I segnali di un ritorno alla violenza omicida da parte di Cosa nostra stanno diventando troppi e preoccupanti
La ''mafia che spara'', quella che si è ripresentata prepotentemente il mese scorso con gli omicidi di Salvatore Vassallo a San Giuseppe Jato, e Nicolò Ingarao, boss emergente di Porta Nuova, nel pieno centro di Palermo (leggi), lo scorso venerdì sera è tornata a colpire.
Questa volta a cadere sotto i colpi d'arma da fuoco è stato Giuseppe Lo Baido, imprenditore di 36 anni, ucciso nel centro di Partinico, cittadina a 30 chilometri dal capoluogo siciliano.
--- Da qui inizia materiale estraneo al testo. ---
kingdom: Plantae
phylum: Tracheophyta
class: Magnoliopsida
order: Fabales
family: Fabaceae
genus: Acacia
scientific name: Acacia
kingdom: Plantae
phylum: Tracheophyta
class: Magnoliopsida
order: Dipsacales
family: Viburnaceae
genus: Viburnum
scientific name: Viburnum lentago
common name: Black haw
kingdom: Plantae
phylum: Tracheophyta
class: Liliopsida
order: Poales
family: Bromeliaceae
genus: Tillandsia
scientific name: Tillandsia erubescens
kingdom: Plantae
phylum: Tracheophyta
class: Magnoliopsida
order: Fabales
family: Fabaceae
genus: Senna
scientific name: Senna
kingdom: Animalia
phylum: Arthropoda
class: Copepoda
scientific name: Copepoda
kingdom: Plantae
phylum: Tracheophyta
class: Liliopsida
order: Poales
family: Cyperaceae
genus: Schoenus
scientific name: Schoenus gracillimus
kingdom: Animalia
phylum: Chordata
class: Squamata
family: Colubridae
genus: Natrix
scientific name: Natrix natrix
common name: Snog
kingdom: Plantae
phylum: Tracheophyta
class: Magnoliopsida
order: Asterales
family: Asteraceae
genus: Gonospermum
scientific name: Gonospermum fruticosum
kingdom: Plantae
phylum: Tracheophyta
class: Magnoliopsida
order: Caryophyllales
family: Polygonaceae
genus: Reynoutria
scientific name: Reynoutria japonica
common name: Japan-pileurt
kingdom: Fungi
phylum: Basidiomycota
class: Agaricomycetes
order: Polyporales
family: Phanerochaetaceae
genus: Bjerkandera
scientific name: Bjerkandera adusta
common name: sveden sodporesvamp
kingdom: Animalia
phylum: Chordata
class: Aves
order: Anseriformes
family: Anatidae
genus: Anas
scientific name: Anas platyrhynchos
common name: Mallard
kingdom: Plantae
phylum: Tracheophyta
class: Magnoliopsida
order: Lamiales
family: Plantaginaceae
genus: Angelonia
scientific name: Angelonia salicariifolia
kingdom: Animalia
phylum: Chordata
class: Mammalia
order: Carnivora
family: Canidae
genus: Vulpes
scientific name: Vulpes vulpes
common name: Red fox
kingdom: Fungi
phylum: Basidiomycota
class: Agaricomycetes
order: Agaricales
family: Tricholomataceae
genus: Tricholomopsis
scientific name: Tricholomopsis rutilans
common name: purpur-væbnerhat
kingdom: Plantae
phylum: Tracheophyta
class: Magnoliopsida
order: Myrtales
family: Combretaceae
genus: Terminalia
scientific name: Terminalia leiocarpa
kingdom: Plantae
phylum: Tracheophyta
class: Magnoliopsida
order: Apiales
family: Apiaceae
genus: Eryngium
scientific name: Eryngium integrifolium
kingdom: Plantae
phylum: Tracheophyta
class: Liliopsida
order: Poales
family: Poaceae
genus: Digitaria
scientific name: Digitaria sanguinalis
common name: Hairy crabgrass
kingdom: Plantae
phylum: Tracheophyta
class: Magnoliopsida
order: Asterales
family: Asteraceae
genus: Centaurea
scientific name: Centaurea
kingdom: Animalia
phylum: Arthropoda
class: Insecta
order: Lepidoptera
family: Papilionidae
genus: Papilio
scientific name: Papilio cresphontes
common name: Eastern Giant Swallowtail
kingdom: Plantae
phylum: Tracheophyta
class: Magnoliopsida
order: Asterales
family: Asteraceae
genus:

Lo Baido era considerato dagli inquirenti elemento di spicco delle cosche. L'uomo, che aveva piccoli precedenti per rissa, è stato assassinato a colpi di pistola vicino alla sua abitazione. Alcuni passanti lo hanno trovato riverso sul cofano della sua automobile e hanno chiamato il 118, ma non c'era più nulla da fare.
Ad ucciderlo sarebbero stati due sicari. Vicino al luogo del delitto i carabinieri hanno trovato un'arma in un'auto bruciata, probabilmente utilizzata dagli assassini.
In un primo momento, gli investigatori che stanno indagando sull'omicidio erano convinti che l'uomo fosse stato colpito da una lupara, l'arma rinvenuta all'interno dell'auto bruciata. ''Probabilmente - hanno spiegato gli inquirenti - la lupara era stata portata come arma di supporto, ma per scappare era troppo ingombrante, così è stato deciso di lasciarla in auto e bruciarla per cancellare ogni impronta''.
Secondo le prime ricostruzioni dell'omicidio, Lo Baido stava scendendo dal suo fuoristrada, quando i killer gli si sono avvicinati e hanno fatto fuoco da distanza ravvicinata. Nonostante la strada in cui è avvenuto l'omicidio, via Cristoforo Colombo, si trovi nel centro del paese non ci sarebbero testimoni. I vicini di casa di Lo Baido, interrogati dai carabinieri, hanno sostenuto di avere sentito solamente colpi d'arma da fuoco.
L'imprenditore di Partinico, già un anno fa era sfuggito a un attentato ordito dalle cosche mafiose della zona, ma venne salvato dalle forze dell'ordine grazie ad alcune intercettazioni ascoltate in auto dagli investigatori. In particolare, nel corso di un'intercettazione ambientale, la polizia riuscì ad ascoltare in diretta il progetto di morte per Lo Baido. Scattarono così le manette per due piccoli pregiudicati, finiti in carcere solo per estorsione, visto che il piano per commettere il delitto non venne loro contestato.
Recentemente Lo Baido era stato negli Stati Uniti dove aveva incontrato il boss Francesco Nania, arrestato nei mesi scorsi dall'Fbi che scoprì il latitante al termine di un'inchiesta condotta con la Dda di Palermo. Secondo gli investigatori, inoltre, Lo Baido era vicino al boss latitante di Altofonte Mimmo Raccuglia.
Secondo il presidente della commissione nazionale Antimafia, Francesco Forgione: ''Sono diventati troppi i segnali di un ritorno alla violenza omicida da parte di Cosa nostra come strumento di risoluzione dei conflitti interni, per non essere preoccupati''. ''Se apparisse poi - ha detto ancora Forgione - che anche l'uomo ucciso era coinvolto nella ricerca di nuovi equilibri dopo le trattative della mafia siciliana con le famiglie americane, le preoccupazioni diventerebbero ancora più forti. Aspettiamo l'evoluzione delle indagini, ma è bene che tutti siano molto attenti ad analizzare ogni aspetto di una vicenda, che al momento, non sappiamo che sbocco potrebbe avere''.